Irrationality, and the pitfall thereof

‘Irrationality’ was definitely a keyword of this discussion, as the speakers often framed their government’s Israel policy as irrational, expressing that from a national interest perspective, it simply doesn’t make sense.

Angélique, for instance, thinks that through its Israel policy, the Netherlands has lost all credibility regarding the human rights agenda and thrown out of the window all the work it had done with the Global South to jump straight back into the transatlantic alliance. She adds that this policy is “naive, too,” in that it reflects the delusion that “if you hit them hard on the head, they will stop; that with power and might you can control the world. But oppression and racism will always result in resistance: we learned nothing from decolonization.”

Josh also framed his government’s choices as irrational. Specifically, he criticized the excessive prioritization of the relationship with Israel, asking “what’s so important about it that it is worth damaging all other relations?” For him, supporting Israel is not worth “undermining the goals we have been working towards since 1945.”  

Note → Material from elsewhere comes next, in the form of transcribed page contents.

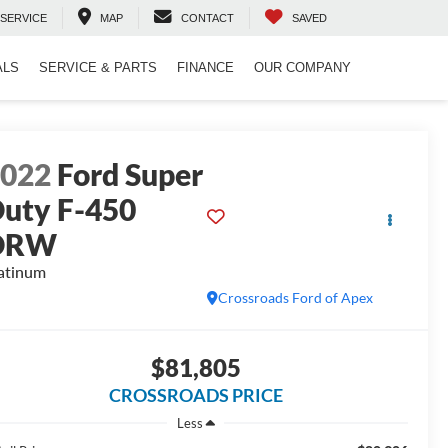
SERVICE
MAP
CONTACT
SAVED
ALS
SERVICE & PARTS
FINANCE
OUR COMPANY
2022
Ford Super
uty F-450
DRW
atinum
Crossroads Ford of Apex
$81,805
CROSSROADS PRICE
Less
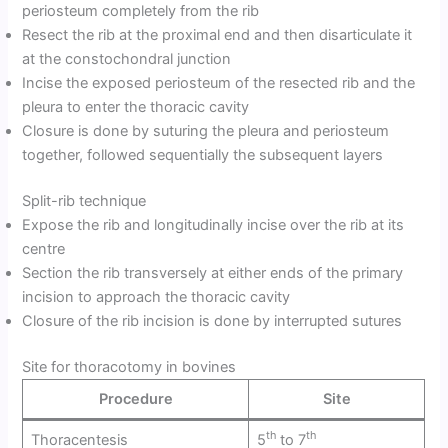
periosteum completely from the rib
Resect the rib at the proximal end and then disarticulate it
at the constochondral junction
Incise the exposed periosteum of the resected rib and the
pleura to enter the thoracic cavity
Closure is done by suturing the pleura and periosteum
together, followed sequentially the subsequent layers
Split-rib technique
Expose the rib and longitudinally incise over the rib at its
centre
Section the rib transversely at either ends of the primary
incision to approach the thoracic cavity
Closure of the rib incision is done by interrupted sutures
Site for thoracotomy in bovines
Procedure
Site
th
th
Thoracentesis
5
to 7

He went on to also criticize the Israeli’s government internal logic, noting that while they might view Netanyahu’s hold on power as a political win, and the invasion of Gaza as a tactical win, the aggression has ultimately been a strategic mistake, and one that the US has not been a good ally about, for that matter, because “if you want your ally to live in peace and security, you don’t help them deepen their insecurity.” 

At this point, a question from the audience once again helped refine the discussion: someone pointed out that this “irrationality” narrative can result in absolution for Israel and its allies, downplaying their agency and the deliberateness of their actions. 

Sadly, there was not enough time to elaborate on this point, and the panel concluded on that open-ended note. As the small Schouwburgstraat room emptied, two feelings lingered. One was pretty gloomy, probably as a result of the bleak, bleak scene we had just caught a glimpse of through the spy hole provided by our guests. The other one, slightly more hopeful: it was the feeling of having just witnessed a tiny glitch in the system.